* What the task asks *
Copy out every one of the lines below, word for word, without changing anything.

* Data for this exercise *
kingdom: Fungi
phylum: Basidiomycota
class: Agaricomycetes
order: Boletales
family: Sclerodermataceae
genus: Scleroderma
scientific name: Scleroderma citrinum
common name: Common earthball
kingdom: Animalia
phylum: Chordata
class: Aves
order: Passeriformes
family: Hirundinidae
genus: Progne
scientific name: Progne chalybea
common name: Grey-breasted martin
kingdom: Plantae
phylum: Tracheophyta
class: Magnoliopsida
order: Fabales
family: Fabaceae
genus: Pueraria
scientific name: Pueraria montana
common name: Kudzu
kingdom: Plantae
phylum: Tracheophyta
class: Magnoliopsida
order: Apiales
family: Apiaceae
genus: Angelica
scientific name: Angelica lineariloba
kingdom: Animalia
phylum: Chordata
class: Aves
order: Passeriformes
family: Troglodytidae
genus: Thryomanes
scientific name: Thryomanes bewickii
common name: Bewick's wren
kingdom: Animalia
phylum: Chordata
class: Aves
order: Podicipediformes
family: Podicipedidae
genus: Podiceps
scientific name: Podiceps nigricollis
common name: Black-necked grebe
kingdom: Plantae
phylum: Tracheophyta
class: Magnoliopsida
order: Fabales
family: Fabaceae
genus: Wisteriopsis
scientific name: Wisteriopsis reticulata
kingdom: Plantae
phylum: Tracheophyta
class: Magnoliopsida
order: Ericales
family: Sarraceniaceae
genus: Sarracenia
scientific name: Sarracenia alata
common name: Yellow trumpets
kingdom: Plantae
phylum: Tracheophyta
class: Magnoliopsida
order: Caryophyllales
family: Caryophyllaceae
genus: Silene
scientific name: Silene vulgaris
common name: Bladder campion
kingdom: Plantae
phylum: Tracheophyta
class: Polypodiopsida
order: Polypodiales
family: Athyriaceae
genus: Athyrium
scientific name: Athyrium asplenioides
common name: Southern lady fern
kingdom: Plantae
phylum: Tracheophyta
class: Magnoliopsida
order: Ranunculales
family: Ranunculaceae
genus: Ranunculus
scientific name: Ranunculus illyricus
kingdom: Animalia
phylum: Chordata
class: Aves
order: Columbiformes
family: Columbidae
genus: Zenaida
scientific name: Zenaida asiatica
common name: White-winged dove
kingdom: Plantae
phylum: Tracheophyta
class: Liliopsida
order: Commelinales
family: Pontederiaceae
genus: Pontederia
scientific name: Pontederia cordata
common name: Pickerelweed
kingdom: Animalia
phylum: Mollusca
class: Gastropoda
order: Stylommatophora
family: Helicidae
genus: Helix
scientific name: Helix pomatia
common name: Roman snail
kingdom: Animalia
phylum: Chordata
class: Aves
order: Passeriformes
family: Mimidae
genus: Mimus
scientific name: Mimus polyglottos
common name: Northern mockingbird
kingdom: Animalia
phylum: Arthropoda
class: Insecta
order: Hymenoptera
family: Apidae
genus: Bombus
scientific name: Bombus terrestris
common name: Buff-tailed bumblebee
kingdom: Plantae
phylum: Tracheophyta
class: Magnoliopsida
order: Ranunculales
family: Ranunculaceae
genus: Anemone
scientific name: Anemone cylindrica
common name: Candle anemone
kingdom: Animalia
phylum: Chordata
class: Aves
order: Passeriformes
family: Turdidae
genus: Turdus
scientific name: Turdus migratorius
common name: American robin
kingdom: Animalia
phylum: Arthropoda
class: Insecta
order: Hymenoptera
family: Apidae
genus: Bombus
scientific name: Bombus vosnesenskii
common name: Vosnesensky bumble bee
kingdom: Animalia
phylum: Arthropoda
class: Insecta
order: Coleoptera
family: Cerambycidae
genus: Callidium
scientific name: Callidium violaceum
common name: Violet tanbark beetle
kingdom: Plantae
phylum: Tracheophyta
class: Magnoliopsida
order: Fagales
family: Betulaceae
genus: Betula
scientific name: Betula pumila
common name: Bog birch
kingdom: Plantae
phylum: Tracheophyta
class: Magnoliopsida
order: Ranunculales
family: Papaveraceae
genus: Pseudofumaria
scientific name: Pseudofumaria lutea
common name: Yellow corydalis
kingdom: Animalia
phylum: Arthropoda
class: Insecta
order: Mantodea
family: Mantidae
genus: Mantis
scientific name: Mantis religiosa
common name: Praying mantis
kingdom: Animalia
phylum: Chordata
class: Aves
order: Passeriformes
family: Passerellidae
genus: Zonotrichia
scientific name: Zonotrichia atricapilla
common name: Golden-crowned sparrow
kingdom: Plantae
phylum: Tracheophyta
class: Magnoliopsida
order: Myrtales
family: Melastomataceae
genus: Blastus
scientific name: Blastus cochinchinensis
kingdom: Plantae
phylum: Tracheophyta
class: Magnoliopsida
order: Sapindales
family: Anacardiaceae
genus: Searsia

* Answer to this task *
kingdom: Fungi
phylum: Basidiomycota
class: Agaricomycetes
order: Boletales
family: Sclerodermataceae
genus: Scleroderma
scientific name: Scleroderma citrinum
common name: Common earthball
kingdom: Animalia
phylum: Chordata
class: Aves
order: Passeriformes
family: Hirundinidae
genus: Progne
scientific name: Progne chalybea
common name: Grey-breasted martin
kingdom: Plantae
phylum: Tracheophyta
class: Magnoliopsida
order: Fabales
family: Fabaceae
genus: Pueraria
scientific name: Pueraria montana
common name: Kudzu
kingdom: Plantae
phylum: Tracheophyta
class: Magnoliopsida
order: Apiales
family: Apiaceae
genus: Angelica
scientific name: Angelica lineariloba
kingdom: Animalia
phylum: Chordata
class: Aves
order: Passeriformes
family: Troglodytidae
genus: Thryomanes
scientific name: Thryomanes bewickii
common name: Bewick's wren
kingdom: Animalia
phylum: Chordata
class: Aves
order: Podicipediformes
family: Podicipedidae
genus: Podiceps
scientific name: Podiceps nigricollis
common name: Black-necked grebe
kingdom: Plantae
phylum: Tracheophyta
class: Magnoliopsida
order: Fabales
family: Fabaceae
genus: Wisteriopsis
scientific name: Wisteriopsis reticulata
kingdom: Plantae
phylum: Tracheophyta
class: Magnoliopsida
order: Ericales
family: Sarraceniaceae
genus: Sarracenia
scientific name: Sarracenia alata
common name: Yellow trumpets
kingdom: Plantae
phylum: Tracheophyta
class: Magnoliopsida
order: Caryophyllales
family: Caryophyllaceae
genus: Silene
scientific name: Silene vulgaris
common name: Bladder campion
kingdom: Plantae
phylum: Tracheophyta
class: Polypodiopsida
order: Polypodiales
family: Athyriaceae
genus: Athyrium
scientific name: Athyrium asplenioides
common name: Southern lady fern
kingdom: Plantae
phylum: Tracheophyta
class: Magnoliopsida
order: Ranunculales
family: Ranunculaceae
genus: Ranunculus
scientific name: Ranunculus illyricus
kingdom: Animalia
phylum: Chordata
class: Aves
order: Columbiformes
family: Columbidae
genus: Zenaida
scientific name: Zenaida asiatica
common name: White-winged dove
kingdom: Plantae
phylum: Tracheophyta
class: Liliopsida
order: Commelinales
family: Pontederiaceae
genus: Pontederia
scientific name: Pontederia cordata
common name: Pickerelweed
kingdom: Animalia
phylum: Mollusca
class: Gastropoda
order: Stylommatophora
family: Helicidae
genus: Helix
scientific name: Helix pomatia
common name: Roman snail
kingdom: Animalia
phylum: Chordata
class: Aves
order: Passeriformes
family: Mimidae
genus: Mimus
scientific name: Mimus polyglottos
common name: Northern mockingbird
kingdom: Animalia
phylum: Arthropoda
class: Insecta
order: Hymenoptera
family: Apidae
genus: Bombus
scientific name: Bombus terrestris
common name: Buff-tailed bumblebee
kingdom: Plantae
phylum: Tracheophyta
class: Magnoliopsida
order: Ranunculales
family: Ranunculaceae
genus: Anemone
scientific name: Anemone cylindrica
common name: Candle anemone
kingdom: Animalia
phylum: Chordata
class: Aves
order: Passeriformes
family: Turdidae
genus: Turdus
scientific name: Turdus migratorius
common name: American robin
kingdom: Animalia
phylum: Arthropoda
class: Insecta
order: Hymenoptera
family: Apidae
genus: Bombus
scientific name: Bombus vosnesenskii
common name: Vosnesensky bumble bee
kingdom: Animalia
phylum: Arthropoda
class: Insecta
order: Coleoptera
family: Cerambycidae
genus: Callidium
scientific name: Callidium violaceum
common name: Violet tanbark beetle
kingdom: Plantae
phylum: Tracheophyta
class: Magnoliopsida
order: Fagales
family: Betulaceae
genus: Betula
scientific name: Betula pumila
common name: Bog birch
kingdom: Plantae
phylum: Tracheophyta
class: Magnoliopsida
order: Ranunculales
family: Papaveraceae
genus: Pseudofumaria
scientific name: Pseudofumaria lutea
common name: Yellow corydalis
kingdom: Animalia
phylum: Arthropoda
class: Insecta
order: Mantodea
family: Mantidae
genus: Mantis
scientific name: Mantis religiosa
common name: Praying mantis
kingdom: Animalia
phylum: Chordata
class: Aves
order: Passeriformes
family: Passerellidae
genus: Zonotrichia
scientific name: Zonotrichia atricapilla
common name: Golden-crowned sparrow
kingdom: Plantae
phylum: Tracheophyta
class: Magnoliopsida
order: Myrtales
family: Melastomataceae
genus: Blastus
scientific name: Blastus cochinchinensis
kingdom: Plantae
phylum: Tracheophyta
class: Magnoliopsida
order: Sapindales
family: Anacardiaceae
genus: Searsia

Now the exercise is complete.